* [Exercise instructions]: Determine the number of lines in the data below that hold "moving"; give nothing but that number.
○ ○ ○ ○
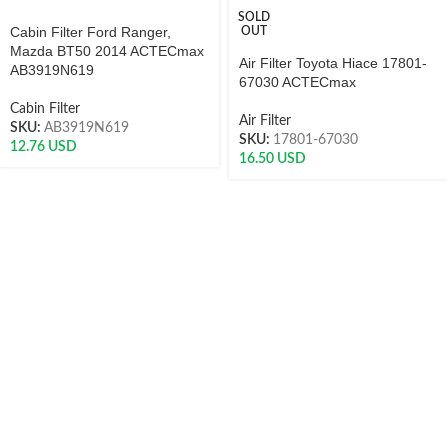
SOLD
Cabin Filter Ford Ranger,
OUT
Mazda BT50 2014 ACTECmax
Air Filter Toyota Hiace 17801-
AB3919N619
67030 ACTECmax
Cabin Filter
Air Filter
SKU:
AB3919N619
SKU:
17801-67030
12.76
USD
16.50
USD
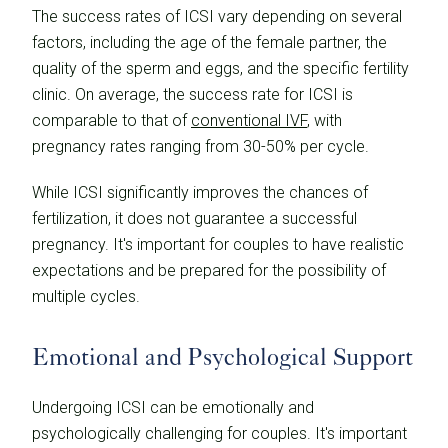
The success rates of ICSI vary depending on several
factors, including the age of the female partner, the
quality of the sperm and eggs, and the specific fertility
clinic. On average, the success rate for ICSI is
comparable to that of
conventional IVF
, with
pregnancy rates ranging from 30-50% per cycle.
While ICSI significantly improves the chances of
fertilization, it does not guarantee a successful
pregnancy. It's important for couples to have realistic
expectations and be prepared for the possibility of
multiple cycles.
Emotional and Psychological Support
Undergoing ICSI can be emotionally and
psychologically challenging for couples. It's important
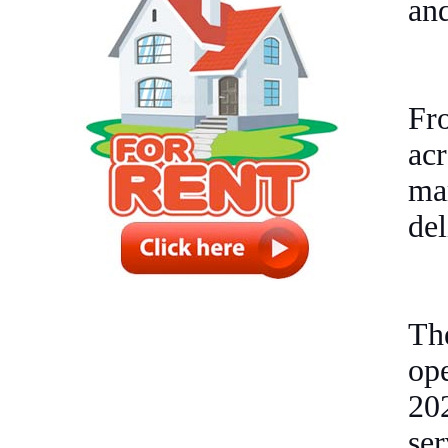
and
Fro
ac
ma
del
Th
op
20
ser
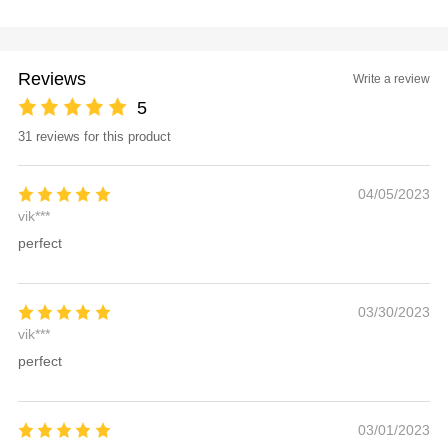
Reviews
Write a review
5
31 reviews for this product
04/05/2023
vik***
perfect
03/30/2023
vik***
perfect
03/01/2023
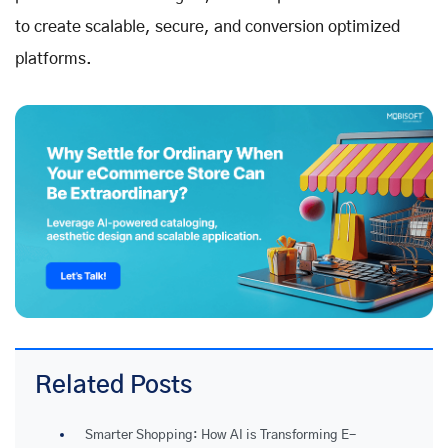
to create scalable, secure, and conversion optimized
platforms.
Related Posts
Smarter Shopping: How AI is Transforming E-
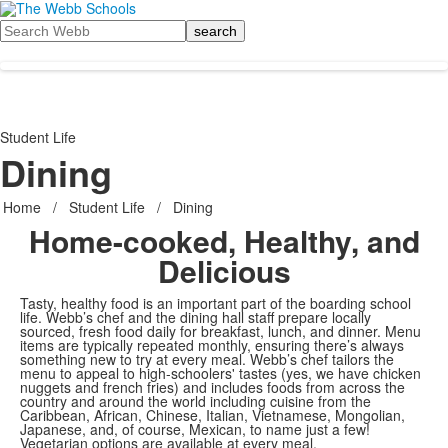
Search
Student Life
Dining
Home
/
Student Life
/
Dining
Home-cooked, Healthy, and
Delicious
Tasty, healthy food is an important part of the boarding school
life. Webb’s chef and the dining hall staff prepare locally
sourced, fresh food daily for breakfast, lunch, and dinner. Menu
items are typically repeated monthly, ensuring there’s always
something new to try at every meal. Webb’s chef tailors the
menu to appeal to high-schoolers' tastes (yes, we have chicken
nuggets and french fries) and includes foods from across the
country and around the world including cuisine from the
Caribbean, African, Chinese, Italian, Vietnamese, Mongolian,
Japanese, and, of course, Mexican, to name just a few!
Vegetarian options are available at every meal.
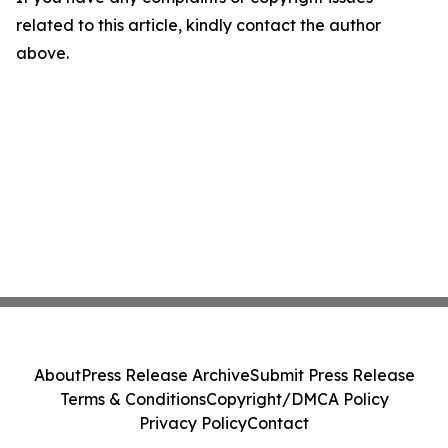
related to this article, kindly contact the author
above.
About
Press Release Archive
Submit Press Release
Terms & Conditions
Copyright/DMCA Policy
Privacy Policy
Contact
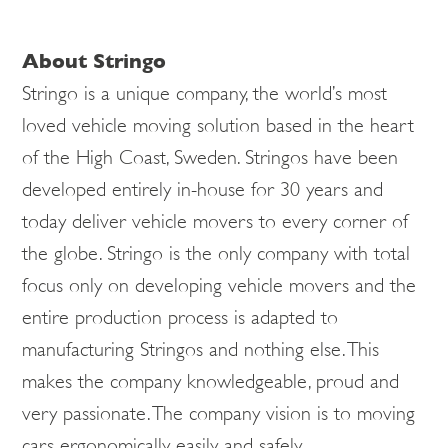
About Stringo
Stringo is a unique company, the world’s most
loved vehicle moving solution based in the heart
of the High Coast, Sweden. Stringos have been
developed entirely in-house for 30 years and
today deliver vehicle movers to every corner of
the globe. Stringo is the only company with total
focus only on developing vehicle movers and the
entire production process is adapted to
manufacturing Stringos and nothing else. This
makes the company knowledgeable, proud and
very passionate. The company vision is to moving
cars ergonomically, easily and safely.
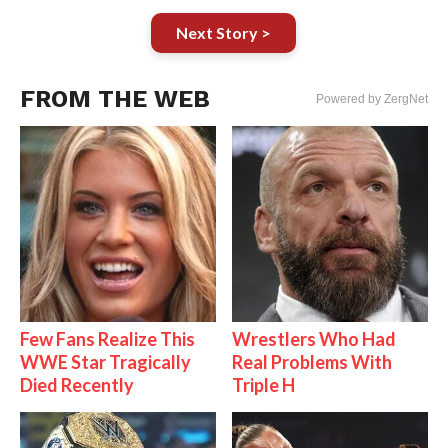
Next Story >
FROM THE WEB
Powered by ZergNet
Few Fans Realize This
Wrestlers Who Had
WWE Star Tragically
Real Problems With
Died Recently
Triple H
○ ○ ○ ○
* [Response area]: 2